Moçambique vai assinar mais acordos de extradição para que os estrangeiros condenados possam cumprir penas nos seus países e descongestionarem as prisões, disse, esta segunda-feira, a ministra moçambicana da Justiça, Assuntos Constitucionais e Religiosos.

04/10/2022  Última atualização 10H42
Helena Kida, ministra moçambicana da Justiça e Assuntos Constitucionais © Fotografia por: DR
Helena Kida falava após uma visita à Cadeia Feminina de Ndlavela, na província de Maputo. "Temos, de facto, alguns reclusos que não são nacionais, temos (aqui na Cadeia Feminina de Ndlavela) uma reclusa do Congo, que já cumpriu metade da pena, mas não pode sair em liberdade condicional. Temos também uma cidadã venezuelana condenada a dez anos e que também cumpriu metade da pena, mas não pode ter liberdade condicional”, afirmou Kida.

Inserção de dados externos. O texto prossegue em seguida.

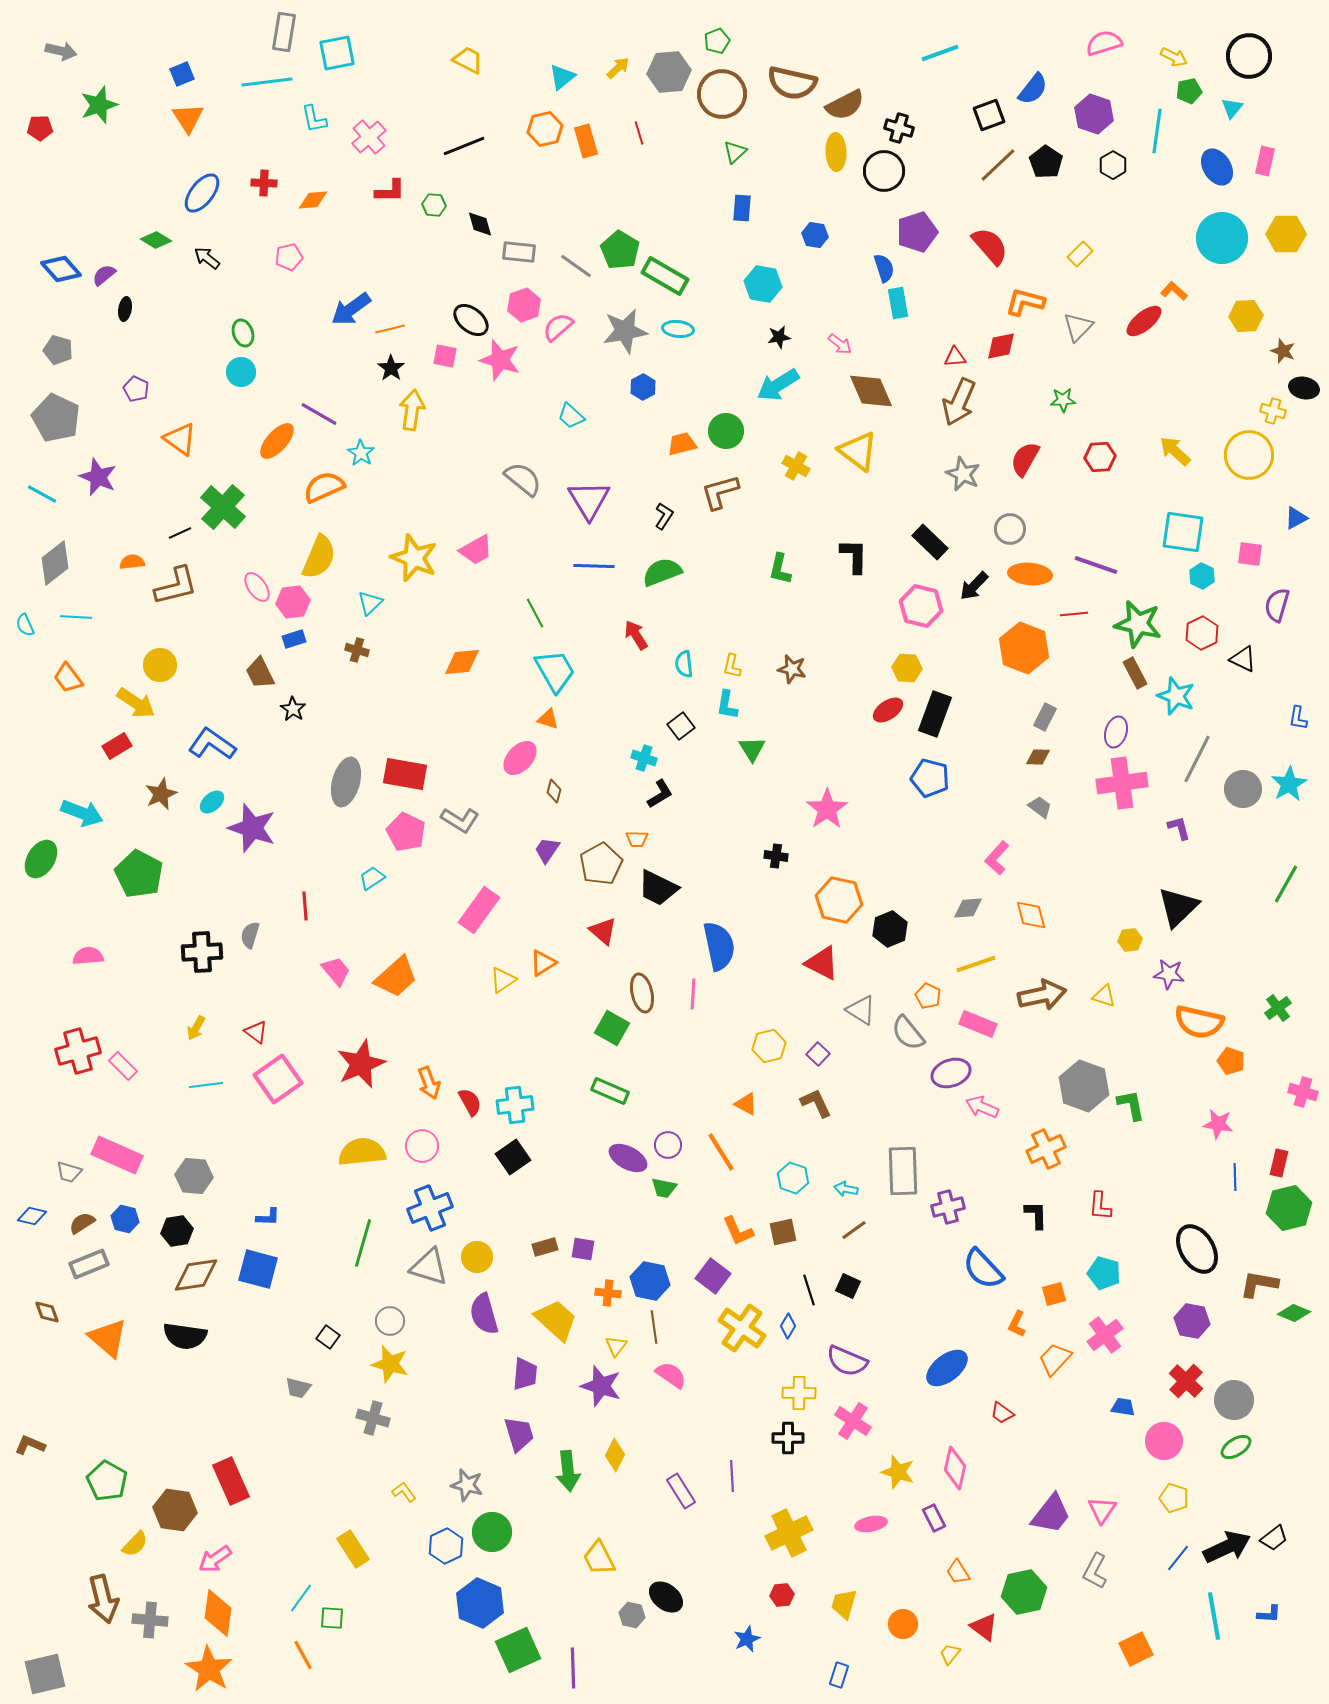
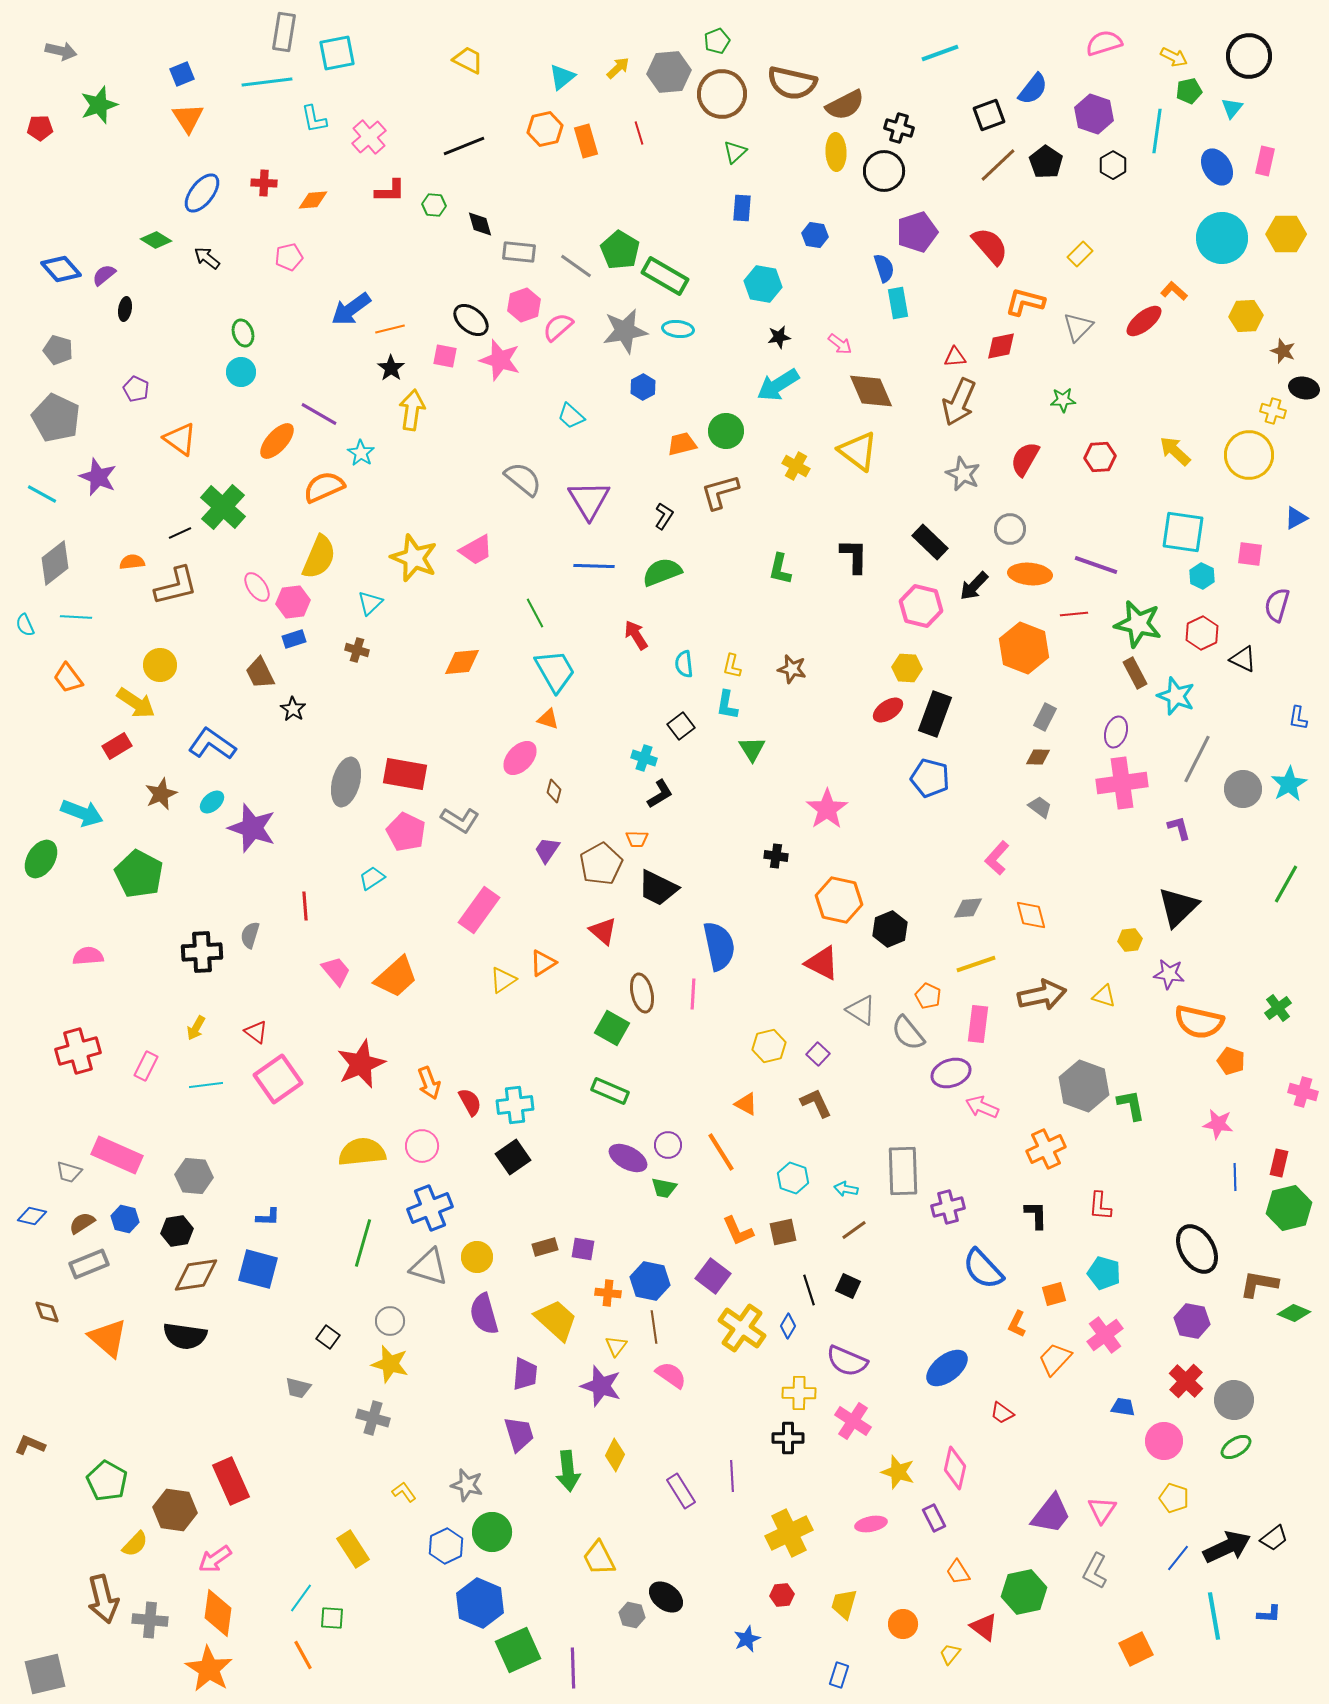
pink rectangle at (978, 1024): rotated 75 degrees clockwise
pink rectangle at (123, 1066): moved 23 px right; rotated 72 degrees clockwise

De acordo com a legislação penal moçambicana, a impossibilidade de concessão de liberdade condicional a reclusos estrangeiros deve-se à inviabilidade do cumprimento do Termo de Identidade e Residência, por não terem casa em Moçambique.

A ministra da Justiça e Assuntos Religiosos avançou que as autoridades moçambicanas também estão a estudar a possibilidade de assinarem acordos de troca de prisioneiros, para que reclusos moçambicanos cumpram pena no país.

Um levantamento será feito nas cadeias nacionais visando apurar o número de reclusos estrangeiros que serão abrangidos pelo esquema de troca de prisioneiros, acrescentou.